Taylor Swift calls for removal of 'racist' monuments in Tennessee
Image Source: Google

Los Angeles: Taylor Swift has said the presence of many "racist" monuments in her home state of Tennessee makes her feel sick as she demanded their removal.

Swift has been quite vocal in her support to Black Lives Matter movement in the aftermath of George Floyd's custodial killing at the hands of a white police officer in Minneapolis, Minnesota.

In a Twitter threat on Friday, the 30-year-old star took aim at two specific Confederate monuments in her home state.

"As a Tennessean, it makes me sick that there are monuments standing in our state that celebrate racist historical figures who did evil things. Edward Carmack and Nathan Bedford Forrest were DESPICABLE figures in our state history and should be treated as such," Swift said.

She also dwelled upon the "monstrosity" known as the Nathan Bedford Forrest Equestrian Statue, a 25-foot monument dedicated to the Confederate general and Ku Klux Klan grand wizard.
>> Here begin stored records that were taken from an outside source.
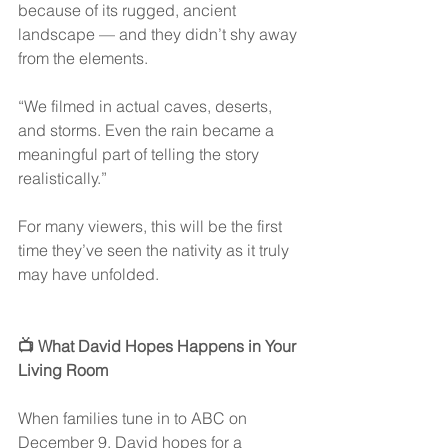
because of its rugged, ancient 
landscape — and they didn’t shy away 
from the elements.
“We filmed in actual caves, deserts, 
and storms. Even the rain became a 
meaningful part of telling the story 
realistically.”
For many viewers, this will be the first 
time they’ve seen the nativity as it truly 
may have unfolded.
📺 What David Hopes Happens in Your 
Living Room
When families tune in to ABC on 
December 9, David hopes for a 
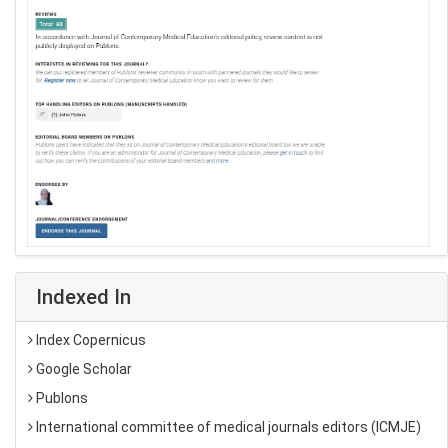
Indexed In
Index Copernicus
Google Scholar
Publons
International committee of medical journals editors (ICMJE)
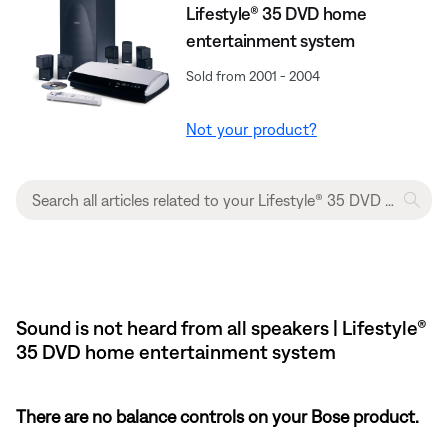
Lifestyle® 35 DVD home
entertainment system
Sold from 2001 - 2004
Not your product?
Sound is not heard from all speakers | Lifestyle®
35 DVD home entertainment system
There are no balance controls on your Bose product.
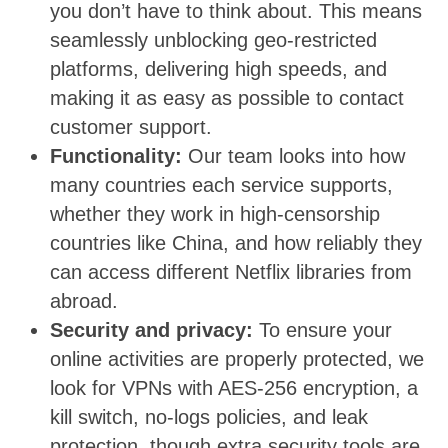
you don’t have to think about. This means
seamlessly unblocking geo-restricted
platforms, delivering high speeds, and
making it as easy as possible to contact
customer support.
Functionality:
Our team looks into how
many countries each service supports,
whether they work in high-censorship
countries like China, and how reliably they
can access different Netflix libraries from
abroad.
Security and privacy:
To ensure your
online activities are properly protected, we
look for VPNs with AES-256 encryption, a
kill switch, no-logs policies, and leak
protection, though extra security tools are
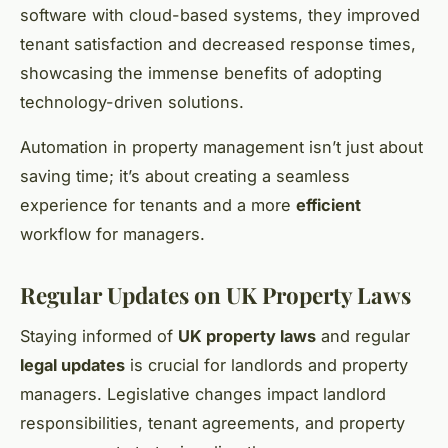
software with cloud-based systems, they improved
tenant satisfaction and decreased response times,
showcasing the immense benefits of adopting
technology-driven solutions.
Automation in property management isn’t just about
saving time; it’s about creating a seamless
experience for tenants and a more
efficient
workflow for managers.
Regular Updates on UK Property Laws
Staying informed of
UK property laws
and regular
legal updates
is crucial for landlords and property
managers. Legislative changes impact landlord
responsibilities, tenant agreements, and property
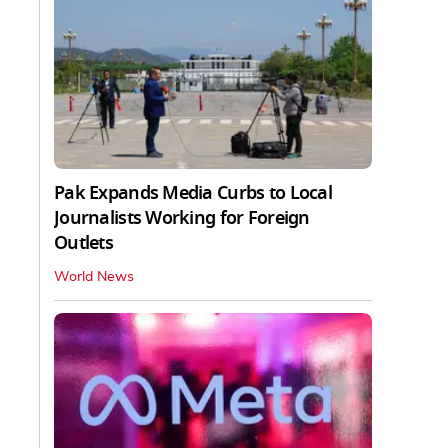
Pak Expands Media Curbs to Local
Journalists Working for Foreign
Outlets
World News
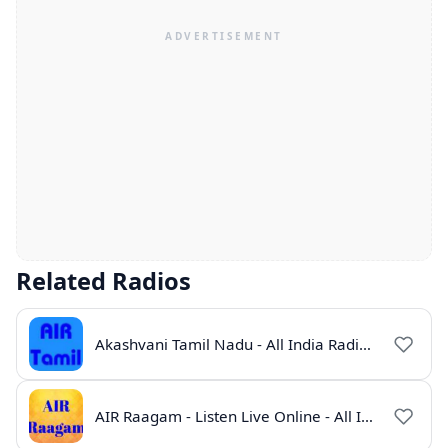
Related Radios
Akashvani Tamil Nadu - All India Radio Live Online
AIR Raagam - Listen Live Online - All India Radio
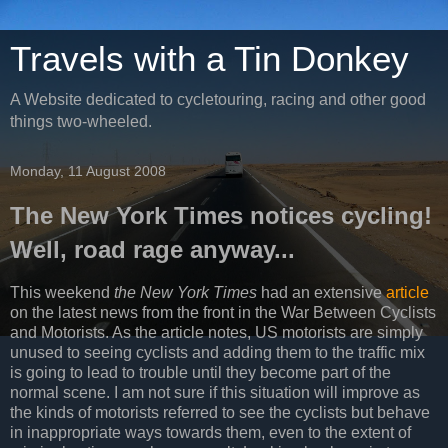
Travels with a Tin Donkey
A Website dedicated to cycletouring, racing and other good
things two-wheeled.
Monday, 11 August 2008
The New York Times notices cycling!
Well, road rage anyway...
This weekend
the New York Times
had an extensive
article
on the latest news from the front in the War Between Cyclists
and Motorists. As the article notes, US motorists are simply
unused to seeing cyclists and adding them to the traffic mix
is going to lead to trouble until they become part of the
normal scene. I am not sure if this situation will improve as
the kinds of motorists referred to see the cyclists but behave
in inappropriate ways towards them, even to the extent of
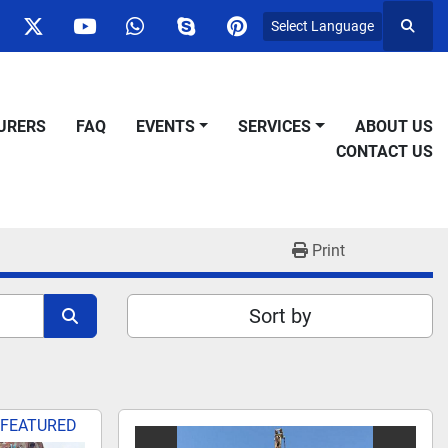
Select Language
Searc
ok
nstagram
twitter
youtube
whatsapp
skype
pinterest
URERS
FAQ
EVENTS
SERVICES
ABOUT US
CONTACT US
Print
Sort by
FEATURED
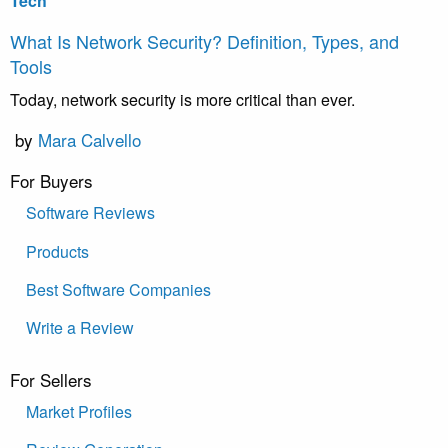
Tech
What Is Network Security? Definition, Types, and
Tools
Today, network security is more critical than ever.
by
Mara Calvello
For Buyers
Software Reviews
Products
Best Software Companies
Write a Review
For Sellers
Market Profiles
"Nathan Bedford Forrest was a brutal slave trader and the first grand wizard of the Ku Klux Klan who, during the Civil War, massacred dozens of black Union soldiers in Memphis," the singer said.

Swift called on Capitol Commission and the Tennessee Historical Commission to permanently remove the monuments.

"Taking down statues isn't going to fix centuries of systemic oppression, violence, and hatred that black people have had to endure but it might bring us one small step closer to making ALL Tennesseans and visitors to our state feel safe not just the white ones," she said.

"We need to retroactively change the status of people who perpetuated hideous patterns of racism from heroes' to villains.' And villains don't deserve statues," she added.

Confederate monuments in many southern US states have reemerged as a national flashpoint since the death of George Floyd, a 46-year-old black man who died after a white Minneapolis officer pressed his knee into his neck for several minutes.

Protesters decrying racism have targeted Confederate monuments in multiple cities, and some state officials are considering taking them down.